Your Excellency, Moulana Ra’jaa Eisa Abdel Massih -Member of the Transitional Sovereign Council

Your Excellency, Attorney General of the Republic of Sudan, Moulana. Taj Elir AL Hibir

Ladies and gentlemen

I thank you for inviting me to join you at this important event.

It is clear that corruption is a challenge that not one segment of society can solve alone.  We have to do it together.   This year’s theme for International Anti-Corruption Day 2019 is – “United Against Corruption - Take action - Lead the change - Be the change” is a timely one. It emphasizes the fact that just gaining information about corruption is not enough, but we should take actions and raise awareness against corruption among people. It also says that if we act against corruption then change can be realized.

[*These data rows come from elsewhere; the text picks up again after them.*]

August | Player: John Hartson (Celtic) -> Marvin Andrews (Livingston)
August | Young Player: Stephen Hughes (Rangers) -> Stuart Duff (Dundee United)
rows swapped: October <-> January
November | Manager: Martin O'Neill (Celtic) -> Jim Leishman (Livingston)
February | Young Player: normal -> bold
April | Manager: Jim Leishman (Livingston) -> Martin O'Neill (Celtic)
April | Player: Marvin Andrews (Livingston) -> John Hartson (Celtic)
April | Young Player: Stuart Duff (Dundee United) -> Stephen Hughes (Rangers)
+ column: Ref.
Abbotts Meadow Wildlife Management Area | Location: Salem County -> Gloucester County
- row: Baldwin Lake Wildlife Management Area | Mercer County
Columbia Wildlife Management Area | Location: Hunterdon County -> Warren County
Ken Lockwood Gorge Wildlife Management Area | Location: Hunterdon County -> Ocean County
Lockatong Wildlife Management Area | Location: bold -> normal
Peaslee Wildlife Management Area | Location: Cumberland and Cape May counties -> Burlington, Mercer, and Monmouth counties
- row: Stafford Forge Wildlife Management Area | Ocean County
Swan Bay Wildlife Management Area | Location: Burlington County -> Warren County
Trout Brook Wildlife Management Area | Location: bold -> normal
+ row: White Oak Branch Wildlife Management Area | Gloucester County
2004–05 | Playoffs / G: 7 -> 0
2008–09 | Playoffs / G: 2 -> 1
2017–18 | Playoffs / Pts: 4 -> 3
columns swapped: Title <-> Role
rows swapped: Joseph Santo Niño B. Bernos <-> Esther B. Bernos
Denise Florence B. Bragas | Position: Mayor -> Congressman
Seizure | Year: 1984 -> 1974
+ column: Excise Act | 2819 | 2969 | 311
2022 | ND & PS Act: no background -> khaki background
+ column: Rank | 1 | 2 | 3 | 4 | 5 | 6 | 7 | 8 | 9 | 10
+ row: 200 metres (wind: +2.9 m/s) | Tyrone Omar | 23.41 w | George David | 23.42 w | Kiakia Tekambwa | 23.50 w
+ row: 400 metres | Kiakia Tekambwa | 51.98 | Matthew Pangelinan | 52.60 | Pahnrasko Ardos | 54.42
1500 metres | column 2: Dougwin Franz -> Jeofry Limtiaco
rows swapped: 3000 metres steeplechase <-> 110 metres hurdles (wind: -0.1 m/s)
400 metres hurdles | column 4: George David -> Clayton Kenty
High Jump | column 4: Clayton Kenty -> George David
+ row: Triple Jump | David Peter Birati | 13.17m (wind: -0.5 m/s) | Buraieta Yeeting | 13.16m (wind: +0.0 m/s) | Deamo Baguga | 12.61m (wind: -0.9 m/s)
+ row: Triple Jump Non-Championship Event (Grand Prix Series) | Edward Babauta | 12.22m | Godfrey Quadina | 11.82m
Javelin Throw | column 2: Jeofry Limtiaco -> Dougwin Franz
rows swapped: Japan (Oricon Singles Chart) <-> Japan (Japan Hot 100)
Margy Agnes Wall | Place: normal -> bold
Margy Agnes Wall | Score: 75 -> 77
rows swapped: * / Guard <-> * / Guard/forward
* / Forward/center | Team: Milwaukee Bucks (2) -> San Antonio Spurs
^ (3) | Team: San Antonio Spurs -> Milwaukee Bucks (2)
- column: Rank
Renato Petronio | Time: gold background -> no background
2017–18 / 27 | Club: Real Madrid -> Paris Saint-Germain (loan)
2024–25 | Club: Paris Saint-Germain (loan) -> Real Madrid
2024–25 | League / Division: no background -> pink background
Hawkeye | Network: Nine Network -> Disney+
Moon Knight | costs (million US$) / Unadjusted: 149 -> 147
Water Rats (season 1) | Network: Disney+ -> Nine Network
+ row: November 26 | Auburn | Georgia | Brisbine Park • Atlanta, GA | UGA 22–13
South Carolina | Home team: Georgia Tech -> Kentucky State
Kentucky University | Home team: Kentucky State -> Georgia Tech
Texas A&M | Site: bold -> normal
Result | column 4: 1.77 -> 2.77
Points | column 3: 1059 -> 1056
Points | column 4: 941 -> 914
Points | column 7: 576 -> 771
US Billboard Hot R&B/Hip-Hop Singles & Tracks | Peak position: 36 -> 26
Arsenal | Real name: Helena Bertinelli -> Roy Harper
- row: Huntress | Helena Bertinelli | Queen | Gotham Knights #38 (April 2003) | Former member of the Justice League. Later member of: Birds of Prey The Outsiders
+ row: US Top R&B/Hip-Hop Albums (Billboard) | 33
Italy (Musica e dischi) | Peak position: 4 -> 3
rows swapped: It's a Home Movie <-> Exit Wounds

Governments and civil society organizations, the private sector and the media, the general public including the youth, play a pivotal role in combating corruption and as such should take a stand to break the corrupt chain.

Corruption has been a pivotal issue in Sudan. The detrimental and draining effects of corruption were felt by the Sudanese masses and from what we know contributed greatly to the grievances that brought out large numbers of people into the streets, during the protest movement that culminated in the establishment of the transitional institutions of a New Sudan earlier this year.

Corruption implies discrimination, injustice and disrespect for human dignity.  It discriminates in the delivery of public services and thus violates the rights of people and the poor in particular. It is one of the main obstacles to achieving pro-poor development; it disproportionately affects the poor, women and minorities, as it reduces their access to justice and employment. It also undermines democracy and the rule of law by corroding democratic institutions and destroying public trust. We note that corruption corroded the ability of State institutions to deliver basic services in Sudan. Conscious of the need to act against corruption in a collective and more efficient manner, the UN aims to bring more focus on transparency and accountability issues in the Post-2015 development agenda.

The combination of a non-responsive and non-accountable public sector with crony capitalism within the private sector, distorted the roles of the State and the market and produced low quality growth in Sudan. Malfunctioning state institutions and weak governance acted as a barrier to achieving the Sustainable Development Goals. 

The above largely explains Sudan’s low rankings on both the corruption perception and ease of doing business indices, ranking respectively at 172 out of 180 countries in 2018 and 171 out of 190 countries in 2019.

The International community is fully cognizant of the destructive impacts of corruption, particularly as it concerns the efforts of developing countries, like Sudan to achieve sustainable human development. The UN Convention Against Corruption (UNCAC), is the world’s only global legally binding instrument against corruption.  In 2009, States Parties to the UNCAC agreed to establish a mechanism to review and support the Convention’s implementation. On that occasion, the UN Secretary General stated: “From now on, states will be judged by the actions they take to fight corruption, not just the promises they make.”

Sudan can effectively make use of this convention to push for restitution of public assets which were siphoned off to private accounts and have ended up in off-shore havens, by asking other countries signatory to this instrument to help in this effort. The Panama papers that were released couple of years back clearly demonstrate the role of tax havens in allowing corrupt politicians and businesses, the World over, to hide their ill-gotten wealth away from the reach of national authorities.

The attainment of the goals of the Sudanese revolution for peace, freedom dignity and social justice is contingent upon control of corruption and promotion of good governance, notably the establishment of a rule-based system.

The UN in Sudan is following with great interest, the efforts of the transitional government to establish a new social contract of mutual accountability with citizens. Such a social contract provides fertile ground for the implementation of meaningful mechanisms of accountability of both the public and private sectors.

The anti-corruption Commission, which is being established has a clear role in promoting public accountability over use of national resources. We look forward to supporting the work of this commission through providing access to best practices in the area, drawing upon our global knowledge base.

UNDP is also planning to revive its collaboration with the National Audit Chamber and civil society organizations active in combating corruption to advance principles of transparency and accountability.

As the New Sudan proceeds to embark upon the path of inclusive and sustainable development, it is important that the ability of public institutions to guide the development process, without being compromised by corruption, be built up. In this area, we can share the experiences of countries that have managed to guide the process of socio-economic development, without falling prey to corruption.

The Sudanese authorities can build on the revolutionary spirit that is manifested through the steadfast support offered the transitional authorities to lay the groundwork for mainstreaming accountability mechanisms in all State institutions.

Let me conclude by reaffirming our eagerness to expand our partnership with Sudanese authorities and civil society actors in fostering a culture of transparency, accountability and rule of law.